Testo mostrato
Il Merzouga Rally 2019 si chiude con una frazione spettacolare: il Grand Prix de Dunes misura 170km complessivi con 49km di difficilissima speciale. Un’autentica sfida tra le dune di Erg Chebbi, una sorta di ”cross” nella sabbia che determinerà chi sarà il più forte e i vincitori per ogni classe: la particolarità è data dalla mass start per ogni categoria, che azzera così i distacchi e i vantaggi della partenza per primo, facendoci assistere a un grande duello tra i piloti impegnati nel rally-raid marocchino. Grandi emozioni e distacchi più contenuti, nella giornata che regala la vittoria ad Adrien van Beveren (moto), Axel Dutrie (quad) e Nasser Al-Attiyah (SxS).

Dati in ingresso

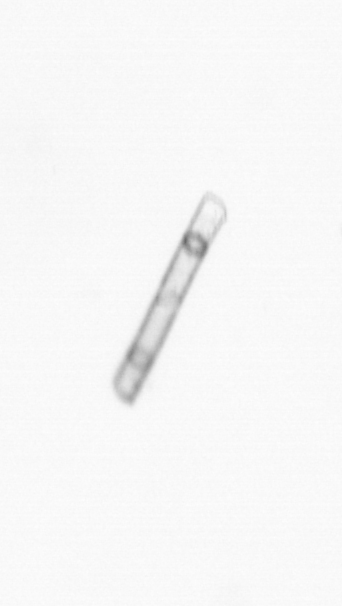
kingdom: Chromista
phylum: Ochrophyta
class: Bacillariophyceae
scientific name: Bacillariophyceae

Compiti da svolgere
#1 Rispondi alle domande sul testo del Merzouga Rally 2019, una riga per lettera:
(a) Quanti chilometri misura la speciale del Grand Prix de Dunes?
(b) Tra quali dune si svolge la sfida?
(c) Chi vince nella classe quad?
#2 Per favore, porta avanti il testo sul Merzouga Rally 2019 a partire dall'ultima frase.

Risposte per compito
#1
(a) 49 km
(b) Le dune di Erg Chebbi
(c) Axel Dutrie

#2
MERZOUGA RALLY 2019, MOTO: TAPPA E VITTORIA FINALE PER VAN BEVERENAdrien van Beveren aveva già in pugno quest’edizione del Merzouga Rally dopo la tappa di ieri, e quest’oggi si è anche tolto la soddisfazione di mostrare a tutti la propria forza: è il francese il vincitore del Grand Prix de Dunes nelle moto, precedendo di 1” McCanney e di 3” Joaquim Rodrigues, che disputa un’ottima tappa, ma fallisce l’assalto finale al podio della classifica generale. Quarto Betriu a 17”, poi tutti i big, con Ross Branch staccato di 1’39”, Maurizio Gerini ottimo sesto a 2’35”, Oriol Mena a 2’44” e Alessandro Botturi a 2’58”. La tappa odierna, complice il ritiro di Buhler, riscrive per l’ultima volta la classifica: trionfa Adrien van Beveren (Yamaha) col tempo complessivo di 15h28’02”, succedendo a Joan Barreda nell’albo d’oro. Sul podio con lui Ross Branch (KTM), staccato di 24’37”, e Oriol Mena (Hero) a 33’01”: quarto Joaquim Rodrigues (Hero) a 34’21”, precedendo gli italiani Alessandro Botturi (46’41”) e Maurizio Gerini, che è sesto a 55’51” con l’Husqvarna del Team Solarys Racing, e senza un paio di errori iniziali avrebbe potuto guadagnare almeno una posizione. Ottavo invece l’altrettanto ottimo Mirko Gritti, staccato di 1h21’47”.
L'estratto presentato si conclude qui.